Anonymous has drawn the connections between AuthenTec and the US government by first pointing out that the company is a spin-off of the Harris corporation. Harris pulls in $6 billion dollars of revenue yearly and, according to its Wikipedia page, the company “produces wireless equipment, electronic systems, and both terrestrial and spaceborne antennas for use in the government, defense, and commercial sectors.” Judging from Harris’ own press releases, which Anonymous linked to in its Pastebin release, the firm makes a ton of money from US government contracts. Plus, AuthenTec is run by dudes like Frederick Jorgensen, who came from the Raytheon Corporation—a private defense contractor.
The connections between AuthenTec and the US government don’t end there. As Anonymous points out, in 2010 AuthenTec named Robert E. Grady as the chairman of the biometrics-loving company. Just in case you’re playing with an incomplete deck of Military-Industrial Complex trading cards, ol’ Grady served in George H. W. Bush’s White House.
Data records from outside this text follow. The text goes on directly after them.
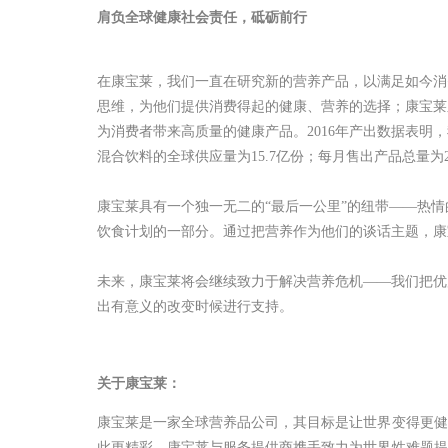
肩负全球健康社会责任，砥砺前行
在康宝莱，我们一直在研究新的营养产品，以满足如今消
思维，为他们提供消费得起的健康、营养的选择；康宝莱
为消费者带来高质量的健康产品。2016年产出数据表明
混合饮料的全球供应量为15.7亿份；每月售出产品总量为2
康宝莱具有一个独一无二的“最后一公里”的纽带——热
饮食计划的一部分。通过把营养作为他们的谈话主题，康
未来，康宝莱将会继续致力于解决营养危机——我们把优
出有意义的改变时候进行支持。
关于康宝莱：
康宝莱是一家全球营养品公司，其目标是让世界变得更健
此更精彩。康宝莱与服务提供商携手致力为世界性难题提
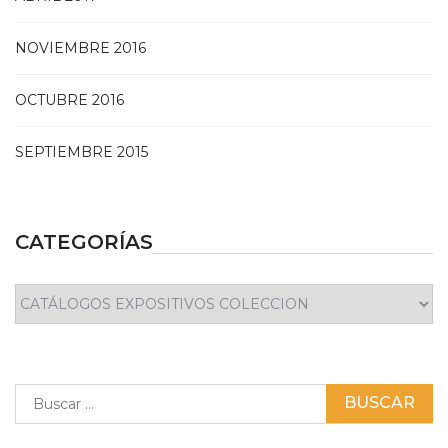
NOVIEMBRE 2016
OCTUBRE 2016
SEPTIEMBRE 2015
CATEGORÍAS
Categorías
Buscar:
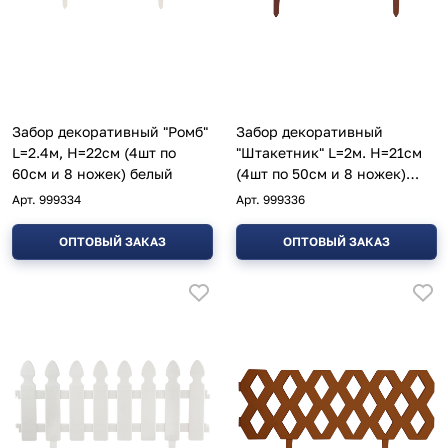
Забор декоративный "Ромб"
Забор декоративный
L=2.4м, H=22см (4шт по
"Штакетник" L=2м. H=21см
60см и 8 ножек) белый
(4шт по 50см и 8 ножек)
коричневый
Арт.
999334
Арт.
999336
ОПТОВЫЙ ЗАКАЗ
ОПТОВЫЙ ЗАКАЗ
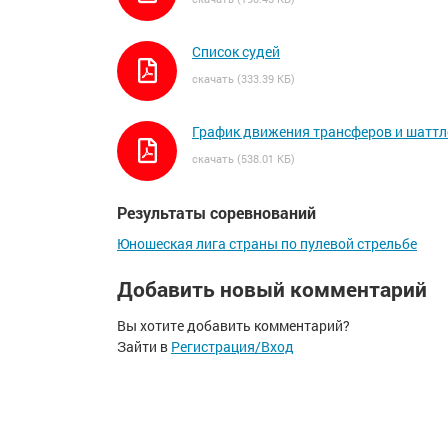
Список судей
скачать (333.39 КБ)
График движения трансферов и шаттл
скачать (538.01 КБ)
Результаты соревнований
Юношеская лига страны по пулевой стрельбе
Добавить новый комментарий
Вы хотите добавить комментарий?
Зайти в
Регистрация/Вход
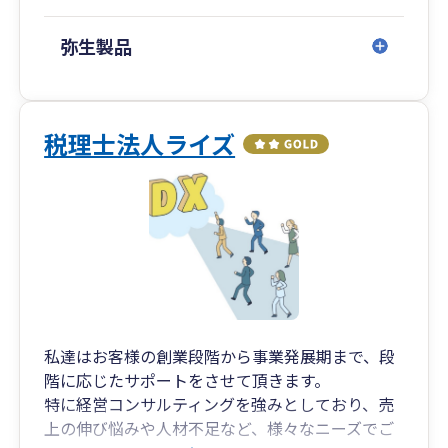
➥無理なコスト負担を強いるのではなく、中小企
業が持続的に発展できるよう、
弥生製品
税務・財務の基盤整備を効率的に進めます。
クラウド会計導入から決算までの一貫対応
➥弥生会計Nextなどクラウド会計の導入支援から
税理士法人ライズ
スタートし、
記帳代行・税務相談・決算申告までシームレス
にサポート。
会計・税務の“見える化”を実現します。
相続・事業承継の専門チームとの連携による出口
戦略対応
➥将来の株価対策や世代交代、相続に向けた設計
まで視野に入れた提案が可能。
私達はお客様の創業段階から事業発展期まで、段
出口戦略から次世代への承継までを見据えた支
階に応じたサポートをさせて頂きます。
援体制を構築しています。
特に経営コンサルティングを強みとしており、売
上の伸び悩みや人材不足など、様々なニーズでご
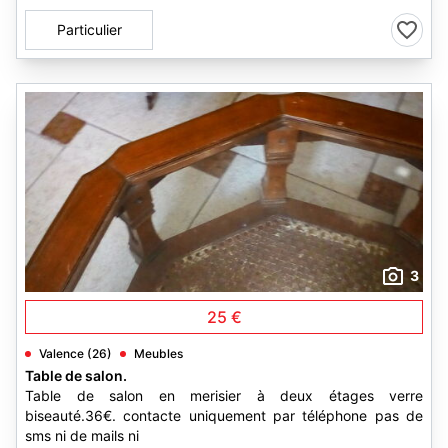
Particulier
3
25 €
Valence (26)
Meubles
Table de salon.
Table de salon en merisier à deux étages verre
biseauté.36€. contacte uniquement par téléphone pas de
sms ni de mails ni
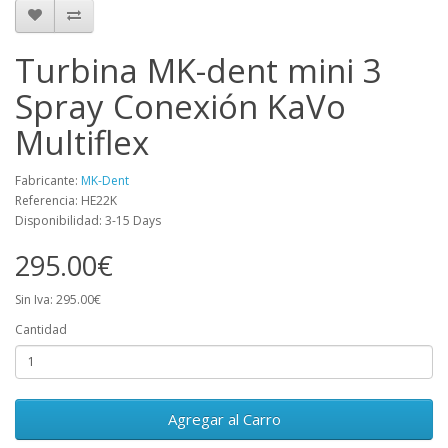
Turbina MK-dent mini 3
Spray Conexión KaVo
Multiflex
Fabricante:
MK-Dent
Referencia: HE22K
Disponibilidad: 3-15 Days
295.00€
Sin Iva: 295.00€
Cantidad
Agregar al Carro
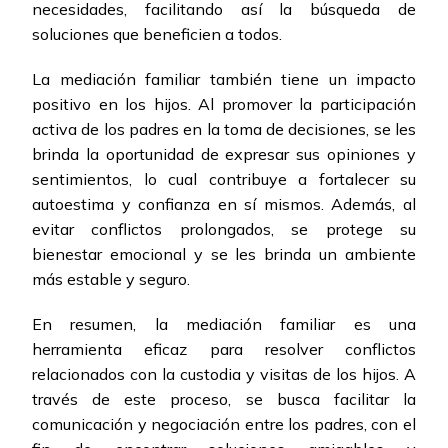
necesidades, facilitando así la búsqueda de
soluciones que beneficien a todos.
La mediación familiar también tiene un impacto
positivo en los hijos. Al promover la participación
activa de los padres en la toma de decisiones, se les
brinda la oportunidad de expresar sus opiniones y
sentimientos, lo cual contribuye a fortalecer su
autoestima y confianza en sí mismos. Además, al
evitar conflictos prolongados, se protege su
bienestar emocional y se les brinda un ambiente
más estable y seguro.
En resumen, la mediación familiar es una
herramienta eficaz para resolver conflictos
relacionados con la custodia y visitas de los hijos. A
través de este proceso, se busca facilitar la
comunicación y negociación entre los padres, con el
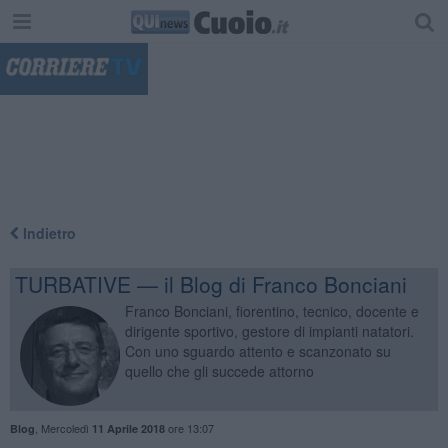
"
Indietro
TURBATIVE — il Blog di Franco Bonciani
Franco Bonciani, fiorentino, tecnico, docente e
dirigente sportivo, gestore di impianti natatori.
Con uno sguardo attento e scanzonato su
quello che gli succede attorno
,
Mercoledì
ore 13:07
Blog
11 Aprile 2018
After that, he was the managing partner and chairman of Carlyle Venture Partners—a division of the Carlyle Group. What does that mean? Well, the Carlyle Group invested $910 million into Booz Allen—the private intelligence firm that Edward Snowden worked for. The Snowden connection is one that has obviously put Carlyle, and Booz Allen’s influence over the government, into question.
Anyway, Robert E. Grady only stuck around at AuthenTec for about six months before resigning—and things were looking bleak for the company at that point. It wasn’t long after that AuthenTec started flirting with the idea of selling Apple its technology, but of course Apple just decided to buy AuthenTec outright for $356M, much to the dismay of AuthenTec’s shareholders who sued Apple almost immediately. In response, the US District Court told them to fuck off and gave Apple a high-five—and now a new wave of fingerprint scanning iPhones are helping to set sales records for Apple.
So it’s pretty clear that AuthenTec’s connections to elite government and military circles are real—and to anyone who has been following the NSA leaks of 2013, it’s obvious that there is a pervasive attitude within the NSA itself to collect any and all data it can. To really drive that point home, Anonymous refers to documents stolen from ManTech, yet another private security firm, that describe the Department of Defense’s “urgent” requirement to develop a “multi-functional, multi-domain… matching system to achieve identity dominance” in the field of biometrics.